Sunday 5 December 2010

Beverly Boulevard and La Brea Avenue. Los Angeles, California, 1975

"What goes through my mind when I’m taking a picture? I’m thinking wordlessly about how all the elements relate to each other, and again wordlessly about finding a balance. I look for a point that seems central to the picture, and when I find that point, it tells me where to stand, and where exactly to aim the camera.

I think the work can hold a lot of different things at once. Explore the medium, explore perception, and explore other psychological levels… I don’t need to limit what I’m doing, I feel like I can hold all these things.
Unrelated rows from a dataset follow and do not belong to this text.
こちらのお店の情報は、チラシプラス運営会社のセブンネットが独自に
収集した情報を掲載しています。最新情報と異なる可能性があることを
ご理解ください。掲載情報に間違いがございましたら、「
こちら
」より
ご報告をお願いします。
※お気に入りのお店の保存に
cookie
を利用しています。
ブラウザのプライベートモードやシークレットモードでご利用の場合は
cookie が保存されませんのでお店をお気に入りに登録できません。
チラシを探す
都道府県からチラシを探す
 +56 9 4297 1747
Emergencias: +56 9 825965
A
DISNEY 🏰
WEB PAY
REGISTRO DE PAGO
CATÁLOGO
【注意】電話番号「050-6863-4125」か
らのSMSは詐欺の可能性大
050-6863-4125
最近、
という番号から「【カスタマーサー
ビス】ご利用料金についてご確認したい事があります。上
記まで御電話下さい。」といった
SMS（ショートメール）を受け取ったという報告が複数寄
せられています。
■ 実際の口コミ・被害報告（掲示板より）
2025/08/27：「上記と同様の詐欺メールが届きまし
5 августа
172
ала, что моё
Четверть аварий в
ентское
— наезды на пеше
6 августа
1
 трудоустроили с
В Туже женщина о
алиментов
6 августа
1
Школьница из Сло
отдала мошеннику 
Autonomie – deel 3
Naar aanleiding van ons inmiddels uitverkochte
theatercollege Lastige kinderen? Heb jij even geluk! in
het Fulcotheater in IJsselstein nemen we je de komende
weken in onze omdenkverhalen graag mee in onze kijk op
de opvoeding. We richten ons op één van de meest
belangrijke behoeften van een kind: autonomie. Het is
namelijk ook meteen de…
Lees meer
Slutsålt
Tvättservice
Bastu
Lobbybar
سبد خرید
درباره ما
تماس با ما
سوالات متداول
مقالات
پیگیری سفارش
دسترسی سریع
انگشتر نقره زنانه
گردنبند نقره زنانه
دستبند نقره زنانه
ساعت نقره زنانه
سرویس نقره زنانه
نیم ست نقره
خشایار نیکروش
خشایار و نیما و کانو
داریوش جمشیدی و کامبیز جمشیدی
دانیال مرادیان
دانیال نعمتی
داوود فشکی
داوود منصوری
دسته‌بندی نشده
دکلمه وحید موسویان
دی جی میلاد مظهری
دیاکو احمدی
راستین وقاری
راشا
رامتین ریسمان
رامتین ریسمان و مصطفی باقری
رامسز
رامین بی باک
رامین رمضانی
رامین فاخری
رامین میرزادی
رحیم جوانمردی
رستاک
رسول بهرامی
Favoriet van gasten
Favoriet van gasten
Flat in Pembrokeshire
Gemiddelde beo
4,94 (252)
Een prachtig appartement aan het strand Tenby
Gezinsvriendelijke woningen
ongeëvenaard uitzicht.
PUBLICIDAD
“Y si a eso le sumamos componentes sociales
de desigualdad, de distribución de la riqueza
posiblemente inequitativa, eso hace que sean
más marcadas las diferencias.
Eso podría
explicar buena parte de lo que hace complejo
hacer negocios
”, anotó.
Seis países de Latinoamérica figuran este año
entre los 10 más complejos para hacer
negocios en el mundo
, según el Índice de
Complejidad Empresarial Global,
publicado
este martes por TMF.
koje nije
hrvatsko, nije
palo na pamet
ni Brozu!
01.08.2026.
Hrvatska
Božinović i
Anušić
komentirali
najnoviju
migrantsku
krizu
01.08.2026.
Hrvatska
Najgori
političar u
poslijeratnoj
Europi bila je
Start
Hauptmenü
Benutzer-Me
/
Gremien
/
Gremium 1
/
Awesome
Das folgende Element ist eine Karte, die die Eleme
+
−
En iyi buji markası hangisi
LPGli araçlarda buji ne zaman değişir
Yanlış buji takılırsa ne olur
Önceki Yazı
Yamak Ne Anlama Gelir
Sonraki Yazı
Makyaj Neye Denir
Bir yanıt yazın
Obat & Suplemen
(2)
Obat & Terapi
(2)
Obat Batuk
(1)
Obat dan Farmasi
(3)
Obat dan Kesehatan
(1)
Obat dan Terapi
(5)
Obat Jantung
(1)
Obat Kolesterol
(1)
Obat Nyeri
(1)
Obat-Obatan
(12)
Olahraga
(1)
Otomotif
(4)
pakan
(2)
In a simple physical way, the camera is recording with extraordinary detail, and that allows me to see things of interest but not make them the whole point of a picture. For a person to see a scene with as much detail as this camera can record it might take several minutes, but you can have the experience of taking it all in in a few seconds when looking at the picture. So there’s a sense of time being compressed in it. I have discovered that this camera was the technical means in photography of communicating what the world looks like in a state of heightened awareness. And it’s that awareness of really looking at the everyday world with clear and focused attention that I’m interested in.

Most people think that thinking has to do with words, this little voice in your head, but there’s a visual thinking that doesn’t have that."

- Stephen Shore on his thought process when taking pictures (using an 8x10 camera).